Curcumin, a multi-ion channel blocker that preferentially blocks late Na+ current, prevents I/R induced arrhythmias

Ionic currents were recorded in a whole-cell mode of voltage-clamp configuration and the APs were recorded in a current-clamp configuration after the GO seal is implemented in voltage-clamp mode. Voltage protocols, pipette solutions and external solutions were designed to record different ionic currents. Fitmaster (v2x32, HEKA Electronic) and Origin8.0 (Originlab, Northampton, MA, USA) were used for measurement, statistical analysis and graphic fitting. The concentration-response curves fitted with a Hill function of Y=Bmax/[1 + (IC50/D) n], where Y represent percentage inhibition of currents, n is the Hill coefficient, Bmax is the maximum inhibitory percentage of currents and D is the Cur concentration. The steady-state (in)activation curves were fitted with Boltzmann function of Y=1/[1 + exp (Vm – V1/2)/k], where Y represents relative currents (I/Imax) of steady-state inactivation and the relative conductance (G/Gmax) of steady-state activation, respectively.V1/2 is half (in)activation potential, Vm and k are depolarization potential and slope factor, respectively. The conductance (G) was calculated by G=I/(Vm-Vrev) with the data in the I-V curves, where Vrev is the reversal potential. The time-dependent recovery curve was fitted with an Exponential function of Y=1 – exp(-t/τ), where Y represents I/Imax and t is the time intervals between two-pulse. The time constant-τ reflects the rate of recovery from inactivation. The current data was normalized (Current divided by capacitance) and expressed as current density. Data was presented as means± SD. Parametric tests included Student’s t-test and one-way repeated ANOVA, which were followed by the Bonferroni test for two groups and multiple comparisons, respectively. P<0.05 was considered significant.

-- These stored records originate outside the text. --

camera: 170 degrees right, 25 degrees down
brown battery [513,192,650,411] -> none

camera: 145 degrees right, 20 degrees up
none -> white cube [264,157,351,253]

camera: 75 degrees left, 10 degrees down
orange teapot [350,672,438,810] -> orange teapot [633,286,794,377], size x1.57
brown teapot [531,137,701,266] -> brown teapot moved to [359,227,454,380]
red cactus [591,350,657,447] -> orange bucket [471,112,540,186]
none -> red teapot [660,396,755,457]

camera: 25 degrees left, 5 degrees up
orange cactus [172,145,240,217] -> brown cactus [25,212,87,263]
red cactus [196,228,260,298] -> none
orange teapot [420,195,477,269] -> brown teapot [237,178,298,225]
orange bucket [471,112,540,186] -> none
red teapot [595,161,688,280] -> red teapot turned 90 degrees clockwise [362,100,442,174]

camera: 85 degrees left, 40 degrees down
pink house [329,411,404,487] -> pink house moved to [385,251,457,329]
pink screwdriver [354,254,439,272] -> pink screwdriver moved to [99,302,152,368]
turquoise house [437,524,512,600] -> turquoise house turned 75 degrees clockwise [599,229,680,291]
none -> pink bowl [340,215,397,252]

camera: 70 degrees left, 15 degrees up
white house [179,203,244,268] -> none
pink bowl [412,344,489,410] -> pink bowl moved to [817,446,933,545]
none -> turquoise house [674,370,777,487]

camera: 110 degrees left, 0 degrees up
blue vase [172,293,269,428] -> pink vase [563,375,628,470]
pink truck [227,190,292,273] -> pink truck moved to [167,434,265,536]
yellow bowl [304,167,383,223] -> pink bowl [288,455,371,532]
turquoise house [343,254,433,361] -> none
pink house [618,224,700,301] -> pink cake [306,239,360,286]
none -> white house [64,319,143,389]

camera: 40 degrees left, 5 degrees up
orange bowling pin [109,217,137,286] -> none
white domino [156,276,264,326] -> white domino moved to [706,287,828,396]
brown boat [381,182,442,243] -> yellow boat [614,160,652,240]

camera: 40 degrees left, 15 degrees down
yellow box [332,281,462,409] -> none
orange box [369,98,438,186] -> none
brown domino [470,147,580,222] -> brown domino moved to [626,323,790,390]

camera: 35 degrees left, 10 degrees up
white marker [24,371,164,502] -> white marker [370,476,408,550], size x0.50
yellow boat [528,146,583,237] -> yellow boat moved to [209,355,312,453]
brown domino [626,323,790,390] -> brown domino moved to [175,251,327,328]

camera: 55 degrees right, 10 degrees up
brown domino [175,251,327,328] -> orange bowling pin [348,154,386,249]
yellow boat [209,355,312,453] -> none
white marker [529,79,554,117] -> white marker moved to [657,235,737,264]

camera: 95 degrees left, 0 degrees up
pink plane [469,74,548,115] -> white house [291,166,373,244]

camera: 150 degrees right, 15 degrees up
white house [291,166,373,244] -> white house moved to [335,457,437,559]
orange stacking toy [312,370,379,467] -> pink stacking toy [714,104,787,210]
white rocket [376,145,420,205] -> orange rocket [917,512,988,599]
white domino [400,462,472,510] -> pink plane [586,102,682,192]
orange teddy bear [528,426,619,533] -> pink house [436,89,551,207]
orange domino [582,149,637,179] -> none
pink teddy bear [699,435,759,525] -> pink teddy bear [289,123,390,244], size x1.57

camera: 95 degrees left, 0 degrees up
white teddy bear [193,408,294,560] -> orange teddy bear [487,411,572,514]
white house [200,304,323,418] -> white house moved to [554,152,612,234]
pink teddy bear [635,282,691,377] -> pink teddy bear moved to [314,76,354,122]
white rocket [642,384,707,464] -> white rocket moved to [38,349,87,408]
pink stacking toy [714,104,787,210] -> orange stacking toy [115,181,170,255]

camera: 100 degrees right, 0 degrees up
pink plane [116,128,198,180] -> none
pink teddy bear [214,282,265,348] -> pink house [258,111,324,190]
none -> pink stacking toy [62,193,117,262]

本数据集采用电压钳（voltage-clamp）全细胞模式记录离子电流；在电压钳模式下完成GO封接后，切换至电流钳（current-clamp）模式记录动作电位（Action Potentials, APs）。实验设计了差异化的电压刺激方案、电极内液及灌流外液，以记录各类离子电流。实验采用Fitmaster（v2x32，HEKA电子公司）与Origin8.0（Originlab，美国马萨诸塞州北安普顿市）软件完成数据采集、统计分析及图形拟合。浓度-反应曲线采用希尔函数（Hill function）拟合，公式为Y=Bmax/[1 + (IC50/D)^n]，其中Y代表电流抑制百分比，n为希尔系数，Bmax为电流最大抑制率，D为Cur浓度。稳态（失活/激活）曲线采用玻尔兹曼函数（Boltzmann function）拟合，公式为Y=1/[1 + exp((Vm – V1/2)/k)]，其中Y分别代表稳态失活的相对电流（I/Imax）与稳态激活的相对电导（G/Gmax）；V1/2为半（失活/激活）电位，Vm为去极化电位，k为斜率因子。根据I-V曲线数据，通过公式G=I/(Vm-Vrev)计算电导（G），其中Vrev为反转电位。时间依赖性恢复曲线采用指数函数拟合，公式为Y=1 – exp(-t/τ)，其中Y代表I/Imax，t为双脉冲间的时间间隔；时间常数τ反映了通道从失活状态恢复的速率。电流数据已完成归一化处理（电流值除以膜电容），以电流密度形式呈现；实验数据以平均值±标准差（means±SD）表示。统计分析采用参数检验方法，包括两独立样本t检验与单因素重复测量方差分析（one-way repeated ANOVA），两组间比较及多组比较分别辅以Bonferroni校正；以P<0.05作为差异具有统计学意义的判定标准。